==== Recorded information

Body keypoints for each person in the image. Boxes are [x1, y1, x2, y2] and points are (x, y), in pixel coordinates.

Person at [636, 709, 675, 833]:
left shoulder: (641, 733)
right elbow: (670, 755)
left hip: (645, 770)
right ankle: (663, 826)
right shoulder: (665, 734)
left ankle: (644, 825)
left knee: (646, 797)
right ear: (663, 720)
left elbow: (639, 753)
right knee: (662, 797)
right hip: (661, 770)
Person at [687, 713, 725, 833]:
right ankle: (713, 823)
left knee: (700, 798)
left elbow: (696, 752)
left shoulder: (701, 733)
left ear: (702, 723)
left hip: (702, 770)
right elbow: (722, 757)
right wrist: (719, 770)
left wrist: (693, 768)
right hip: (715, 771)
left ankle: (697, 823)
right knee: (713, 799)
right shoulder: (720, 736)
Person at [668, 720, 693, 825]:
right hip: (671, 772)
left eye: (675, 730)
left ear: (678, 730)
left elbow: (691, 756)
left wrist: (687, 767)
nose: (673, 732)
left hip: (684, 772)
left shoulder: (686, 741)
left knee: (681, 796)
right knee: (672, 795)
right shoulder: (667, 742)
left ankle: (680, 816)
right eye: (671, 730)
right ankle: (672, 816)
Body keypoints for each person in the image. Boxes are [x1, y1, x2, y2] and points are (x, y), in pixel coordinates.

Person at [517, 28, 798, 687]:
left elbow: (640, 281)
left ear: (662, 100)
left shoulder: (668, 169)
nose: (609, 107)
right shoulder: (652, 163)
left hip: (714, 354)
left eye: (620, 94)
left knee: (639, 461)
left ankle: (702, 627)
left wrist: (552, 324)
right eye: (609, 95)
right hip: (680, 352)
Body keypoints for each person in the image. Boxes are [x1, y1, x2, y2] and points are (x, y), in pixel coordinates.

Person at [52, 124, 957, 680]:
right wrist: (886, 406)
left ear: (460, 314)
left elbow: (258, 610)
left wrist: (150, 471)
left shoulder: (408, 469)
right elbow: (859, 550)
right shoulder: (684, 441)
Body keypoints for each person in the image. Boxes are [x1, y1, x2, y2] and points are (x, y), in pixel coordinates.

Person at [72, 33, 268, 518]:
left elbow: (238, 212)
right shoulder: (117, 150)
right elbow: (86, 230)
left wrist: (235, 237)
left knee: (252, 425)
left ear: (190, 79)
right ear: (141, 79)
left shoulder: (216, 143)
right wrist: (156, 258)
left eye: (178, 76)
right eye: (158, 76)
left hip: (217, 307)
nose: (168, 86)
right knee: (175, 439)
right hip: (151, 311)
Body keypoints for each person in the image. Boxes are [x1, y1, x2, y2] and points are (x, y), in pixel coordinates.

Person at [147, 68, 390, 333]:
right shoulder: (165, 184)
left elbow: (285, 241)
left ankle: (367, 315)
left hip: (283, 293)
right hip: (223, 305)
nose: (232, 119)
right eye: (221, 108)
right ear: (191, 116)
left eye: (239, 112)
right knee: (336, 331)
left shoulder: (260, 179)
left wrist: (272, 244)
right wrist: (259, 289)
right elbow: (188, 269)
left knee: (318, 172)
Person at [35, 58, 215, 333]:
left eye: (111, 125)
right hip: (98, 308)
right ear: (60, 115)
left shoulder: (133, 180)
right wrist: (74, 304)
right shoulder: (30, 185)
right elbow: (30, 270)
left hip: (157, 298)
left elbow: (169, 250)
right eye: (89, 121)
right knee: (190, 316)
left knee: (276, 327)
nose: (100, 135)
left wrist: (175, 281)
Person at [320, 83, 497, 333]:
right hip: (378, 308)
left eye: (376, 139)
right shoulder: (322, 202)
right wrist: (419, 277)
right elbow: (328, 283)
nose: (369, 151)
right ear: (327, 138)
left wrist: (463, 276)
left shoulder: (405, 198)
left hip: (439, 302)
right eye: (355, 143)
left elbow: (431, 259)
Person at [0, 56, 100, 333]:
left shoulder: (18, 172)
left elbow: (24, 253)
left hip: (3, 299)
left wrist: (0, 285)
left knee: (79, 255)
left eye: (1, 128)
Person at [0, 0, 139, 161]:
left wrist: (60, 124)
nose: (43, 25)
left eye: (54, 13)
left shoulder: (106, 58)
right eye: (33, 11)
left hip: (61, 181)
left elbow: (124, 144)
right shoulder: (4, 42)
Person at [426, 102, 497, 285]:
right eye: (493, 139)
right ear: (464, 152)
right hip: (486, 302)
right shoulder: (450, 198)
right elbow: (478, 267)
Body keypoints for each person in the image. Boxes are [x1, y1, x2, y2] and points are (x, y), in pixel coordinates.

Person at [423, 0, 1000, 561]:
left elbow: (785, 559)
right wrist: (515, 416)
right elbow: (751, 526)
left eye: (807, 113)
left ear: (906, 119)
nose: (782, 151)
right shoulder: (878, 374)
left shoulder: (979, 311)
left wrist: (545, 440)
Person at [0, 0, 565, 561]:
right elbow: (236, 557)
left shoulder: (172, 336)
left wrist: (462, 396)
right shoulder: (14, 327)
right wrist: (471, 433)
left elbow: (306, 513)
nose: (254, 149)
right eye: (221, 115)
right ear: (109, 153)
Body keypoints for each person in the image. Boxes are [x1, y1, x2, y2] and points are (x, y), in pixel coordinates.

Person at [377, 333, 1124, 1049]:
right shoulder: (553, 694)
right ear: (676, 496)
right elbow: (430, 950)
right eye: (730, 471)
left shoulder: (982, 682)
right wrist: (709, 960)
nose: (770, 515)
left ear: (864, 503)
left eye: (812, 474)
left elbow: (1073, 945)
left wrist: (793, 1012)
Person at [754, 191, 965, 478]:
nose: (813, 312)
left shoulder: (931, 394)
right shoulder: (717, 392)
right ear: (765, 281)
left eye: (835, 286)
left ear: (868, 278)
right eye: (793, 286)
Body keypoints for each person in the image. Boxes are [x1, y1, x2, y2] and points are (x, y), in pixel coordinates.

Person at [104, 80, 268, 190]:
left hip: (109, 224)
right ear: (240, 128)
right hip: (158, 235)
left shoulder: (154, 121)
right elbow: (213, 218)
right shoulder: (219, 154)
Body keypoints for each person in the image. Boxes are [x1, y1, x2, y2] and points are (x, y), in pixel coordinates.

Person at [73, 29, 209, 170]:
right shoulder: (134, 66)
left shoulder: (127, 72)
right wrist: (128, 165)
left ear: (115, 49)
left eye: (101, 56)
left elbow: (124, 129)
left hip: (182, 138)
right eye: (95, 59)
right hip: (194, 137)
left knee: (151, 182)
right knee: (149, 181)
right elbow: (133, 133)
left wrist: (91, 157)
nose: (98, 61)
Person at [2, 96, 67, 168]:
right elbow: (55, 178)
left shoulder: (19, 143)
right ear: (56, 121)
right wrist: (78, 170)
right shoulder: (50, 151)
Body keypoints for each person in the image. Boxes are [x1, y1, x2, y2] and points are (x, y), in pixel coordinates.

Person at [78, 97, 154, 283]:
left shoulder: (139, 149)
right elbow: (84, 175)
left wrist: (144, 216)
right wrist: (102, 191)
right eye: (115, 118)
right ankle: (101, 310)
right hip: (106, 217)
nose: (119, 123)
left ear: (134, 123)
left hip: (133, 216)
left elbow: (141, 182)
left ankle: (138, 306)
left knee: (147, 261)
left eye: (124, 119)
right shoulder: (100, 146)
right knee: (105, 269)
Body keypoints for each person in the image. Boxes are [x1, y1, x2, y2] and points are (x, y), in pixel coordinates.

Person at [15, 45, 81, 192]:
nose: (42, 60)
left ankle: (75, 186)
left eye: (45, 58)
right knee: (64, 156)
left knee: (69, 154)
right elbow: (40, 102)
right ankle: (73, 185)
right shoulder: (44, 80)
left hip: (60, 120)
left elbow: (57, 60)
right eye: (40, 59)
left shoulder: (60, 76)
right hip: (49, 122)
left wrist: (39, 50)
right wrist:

========

→ **What you should do**: Reproduce, exactly and without additions, the run of lines from the start of the listing above to the line bearing "left knee: (681, 796)", inclusive.

→ **Response to the task**:
Body keypoints for each person in the image. Boxes are [x1, y1, x2, y2] and points are (x, y), in pixel coordinates.

Person at [636, 709, 675, 833]:
left shoulder: (641, 733)
right elbow: (670, 755)
left hip: (645, 770)
right ankle: (663, 826)
right shoulder: (665, 734)
left ankle: (644, 825)
left knee: (646, 797)
right ear: (663, 720)
left elbow: (639, 753)
right knee: (662, 797)
right hip: (661, 770)
Person at [687, 713, 725, 833]:
right ankle: (713, 823)
left knee: (700, 798)
left elbow: (696, 752)
left shoulder: (701, 733)
left ear: (702, 723)
left hip: (702, 770)
right elbow: (722, 757)
right wrist: (719, 770)
left wrist: (693, 768)
right hip: (715, 771)
left ankle: (697, 823)
right knee: (713, 799)
right shoulder: (720, 736)
Person at [668, 720, 693, 825]:
right hip: (671, 772)
left eye: (675, 730)
left ear: (678, 730)
left elbow: (691, 756)
left wrist: (687, 767)
nose: (673, 732)
left hip: (684, 772)
left shoulder: (686, 741)
left knee: (681, 796)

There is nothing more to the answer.